Os anúncios de projetos para produção de hidrogênio de baixo carbono a partir de eletrólise da água, assim como os de combustíveis avançados que utilizam esse hidrogênio, são cada vez mais constantes no cenário global e nacional.
Projetos desse tipo requerem capacidade significativa de geração de energia renovável, o que suscita o interesse crítico de que a eletricidade utilizada seja mesmo de baixo carbono e que esses projetos contribuam efetivamente para os objetivos de redução de emissões de gases de efeito estufa (GEE).
Formuladores de políticas e normas buscam endereçar essa questão a partir de diferentes critérios, sendo um deles a chamada “adicionalidade”.
Tendo na regulação europeia para hidrogênio a sua aplicação de maior destaque, ela pode ser definida como o requisito de que a eletricidade renovável utilizada para a produção de hidrogênio seja proveniente de novos projetos de geração, ou seja, que adicionem capacidade limpa à matriz elétrica local.
A lógica é evitar que a eletricidade renovável presente no mix elétrico existente seja desviada para produzir hidrogênio, o que poderia levar à compensação, para o atendimento do consumo dos demais usuários do grid, pela expansão da geração com fontes fósseis, como gás natural e carvão.
Portanto, a energia não precisaria apenas ser renovável (como esperado), seria necessário saber quanto efetivamente agregou em termos de expansão da matriz elétrica.
Um critério desse tipo faz sentido em países e regiões onde a maior parcela da geração elétrica é de origem fóssil e, como é o caso da Europa, há menor velocidade de crescimento da demanda em geral somada a uma tendência de eletrificação da economia. Num contexto como esse, o risco de o hidrogênio de baixo carbono capturar a oferta elétrica renovável é absolutamente plausível.
Entretanto, a aplicação da adicionalidade em outras geografias vem sendo questionada internacionalmente quanto à sua abrangência e rigidez.
Em 2024, no contexto da presidência brasileira do G20, a Agência Internacional de Energia (IEA, em inglês) destacou em uma publicação sobre combustíveis sustentáveis que critérios excessivamente rigorosos, como os associados à adicionalidade, podem desacelerar investimentos e dificultar o avanço de cadeias de suprimento e infraestrutura relacionadas.
Em meio a essas discussões, o Brasil se torna um dos principais interessados na perspectiva que poderá prevalecer.

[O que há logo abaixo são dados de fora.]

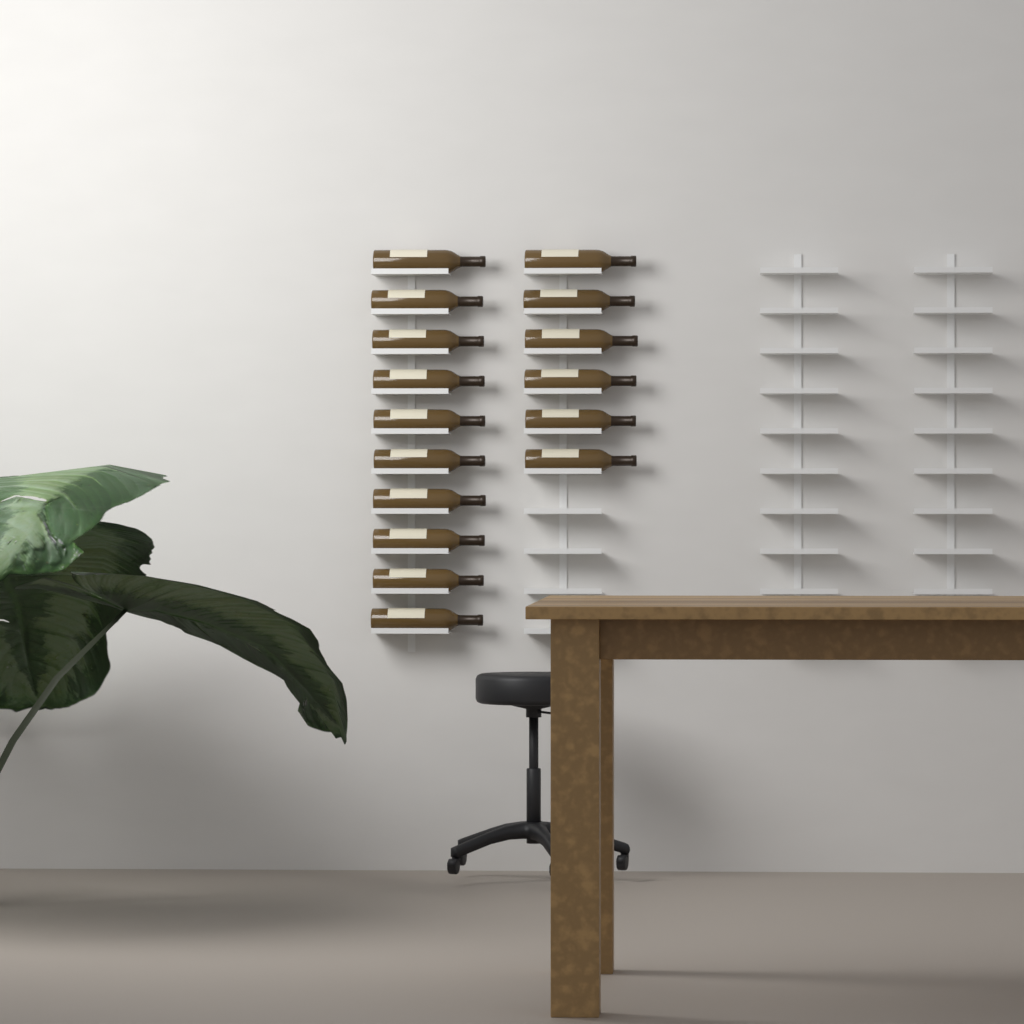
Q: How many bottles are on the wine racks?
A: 16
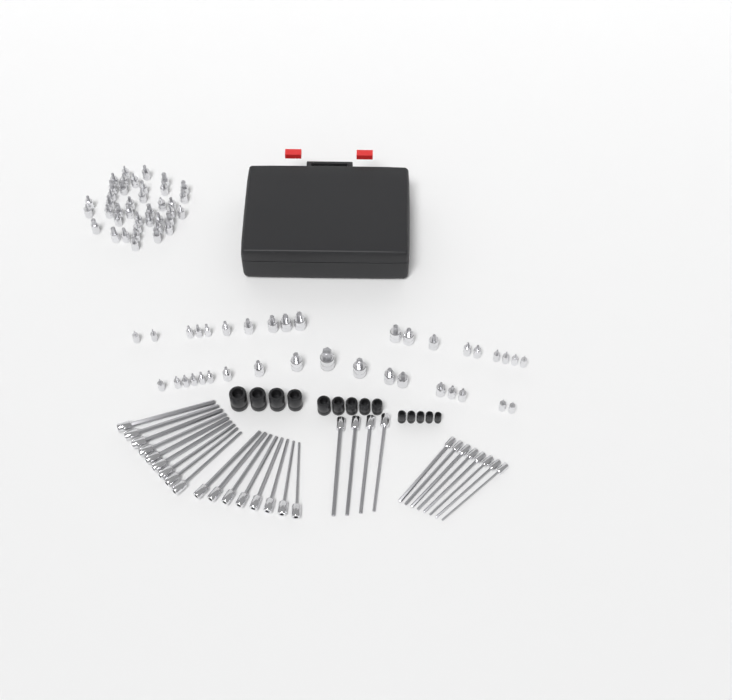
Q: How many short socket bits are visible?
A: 77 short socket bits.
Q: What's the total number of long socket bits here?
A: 29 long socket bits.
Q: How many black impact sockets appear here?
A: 14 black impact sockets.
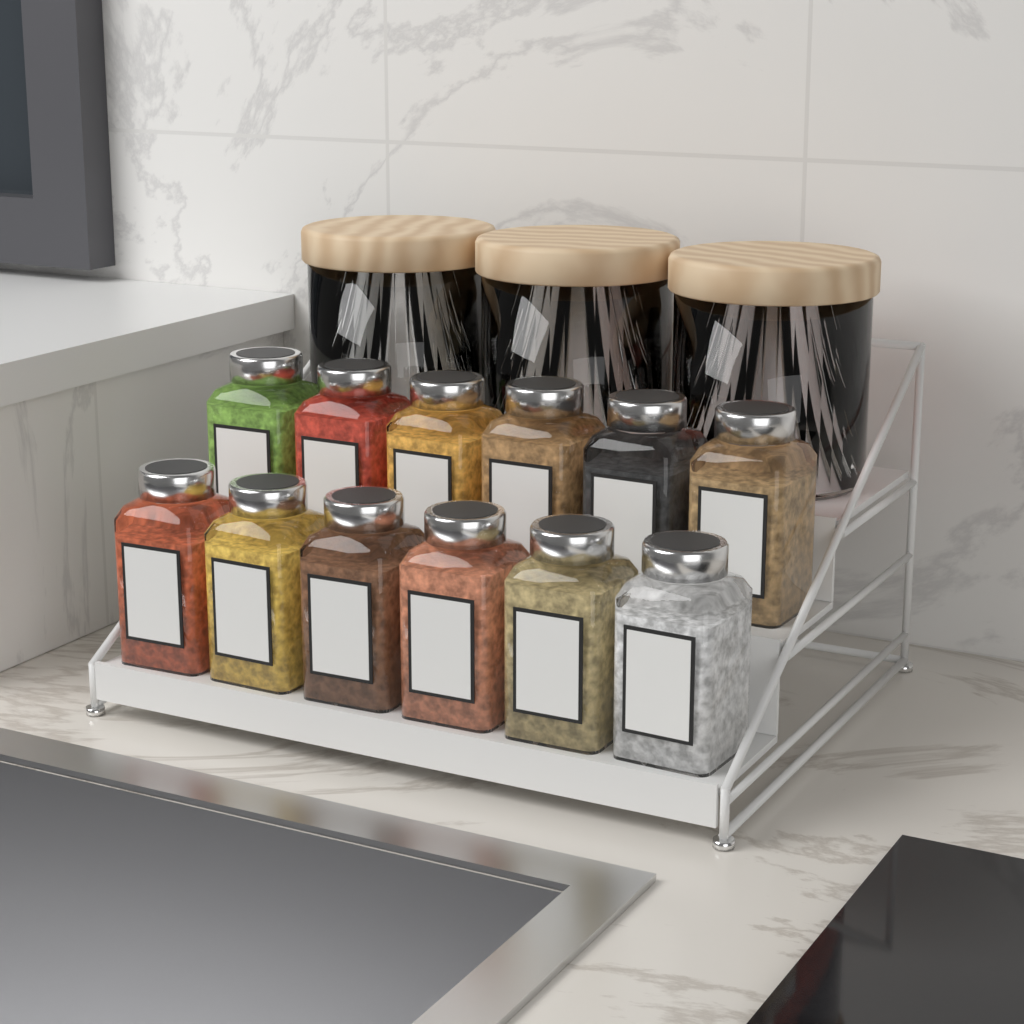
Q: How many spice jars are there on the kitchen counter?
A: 12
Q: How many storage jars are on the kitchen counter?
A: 3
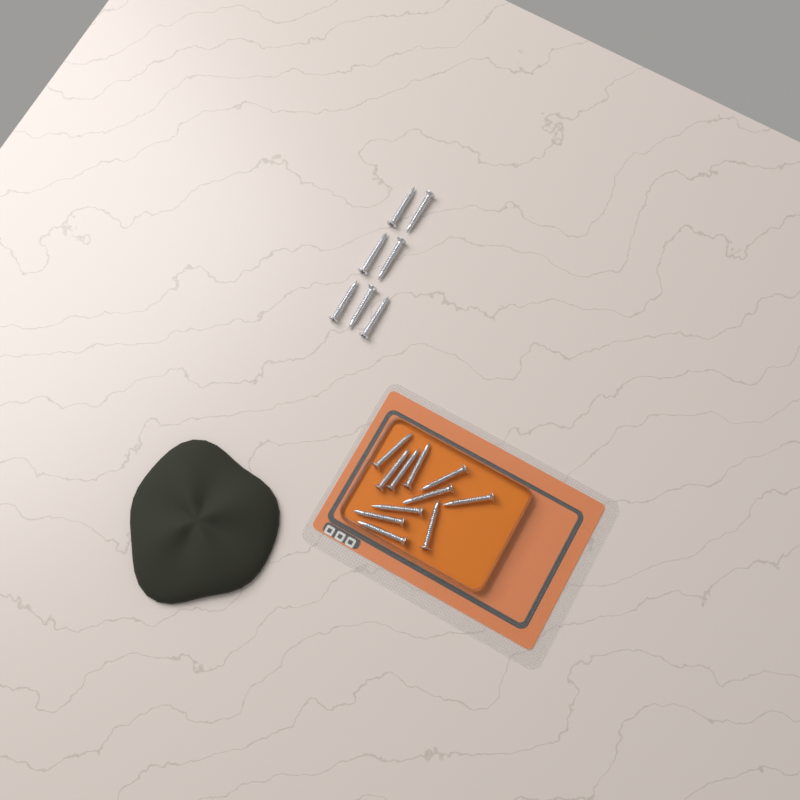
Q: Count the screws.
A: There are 18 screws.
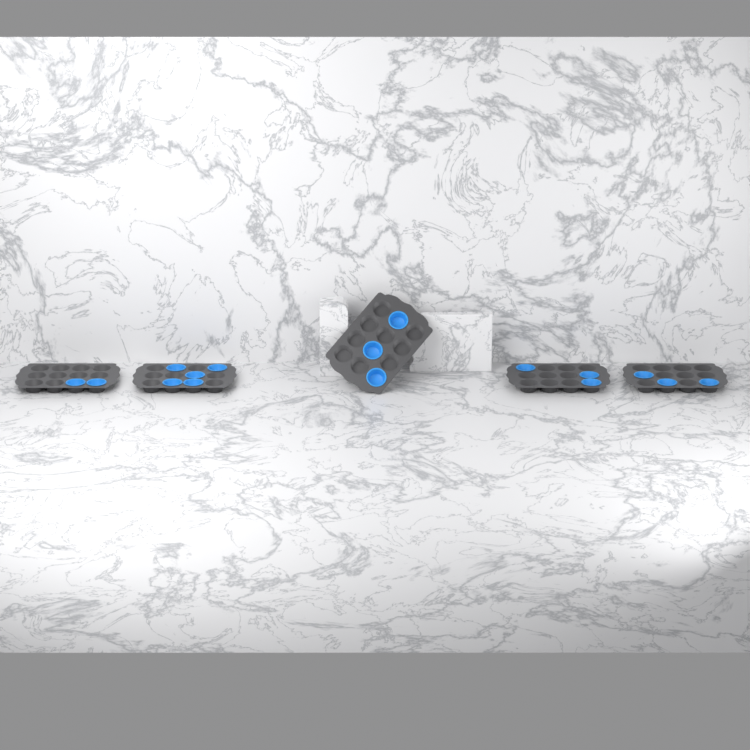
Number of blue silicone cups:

O país é uma exceção global em termos de renovabilidade elétrica. Dados oficiais mostram que 86% da geração nacional provém de fontes renováveis, índice que chega a 96% quando se considera apenas o Sistema Interligado Nacional (SIN).
Essa realidade contrasta com a média mundial, onde 61% da geração elétrica ainda depende de combustíveis fósseis. Em 2024, o mix elétrico brasileiro já alcançou níveis de renovabilidade que muitos países projetam atingir, em cenários otimistas, apenas nas próximas duas décadas, consolidando-se como uma referência global na descarbonização do setor.

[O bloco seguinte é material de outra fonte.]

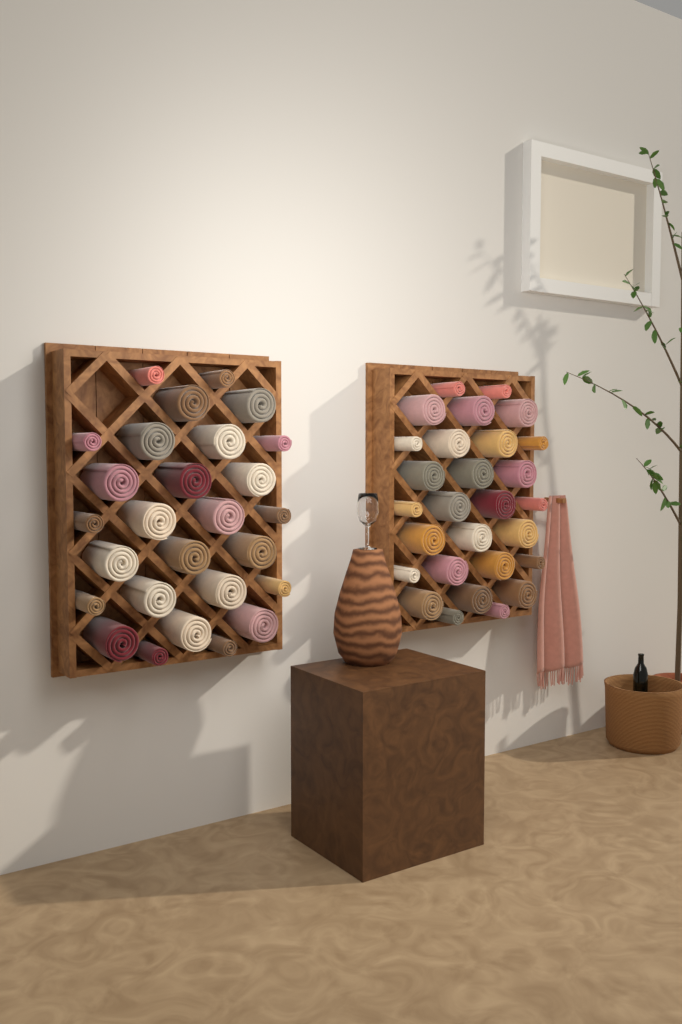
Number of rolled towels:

No entanto, a aplicação indiscriminada da regra de adicionalidade acabaria penalizando o país. Sua grande renovabilidade é legada, com muitos investimentos renováveis já concretizados e localizações ótimas para geração de energia limpa amplamente exploradas.
Isso eleva os custos de expansão, pois os novos projetos tendem a se concentrar em áreas com potencial técnico inferior ao das já exploradas que, mesmo sendo de boa qualidade, demandam maiores investimentos para sua viabilização.
De qualquer forma, fontes como a solar e a eólica já são altamente competitivas do ponto de vista econômico no Brasil, quando comparadas às tecnologias fósseis. Assim, o país tem totais condições de continuar expandindo esse tipo de geração mesmo que haja um crescimento expressivo da demanda vinculada à produção de hidrogênio, consolidando sua liderança em energia limpa.
É crítico pontuar, porém, que uma defesa da flexibilização da adicionalidade não se trata de desconsideração da necessidade de rastreamento adequado da integridade ambiental da geração elétrica, inclusive por aqui.
Porém, é necessário que se busquem abordagens regulatórias a nível regional e global que assegurem o potencial climático do hidrogênio e combustíveis avançados sem que isso seja injusto com países como o Brasil, que, nas últimas duas décadas, realizaram investimentos substanciais em fontes renováveis e construíram um legado sólido em termos de descarbonização.
Pedro Guedes é analista de Transição Energética para Biocombustível do Instituto E+ Transição Energética.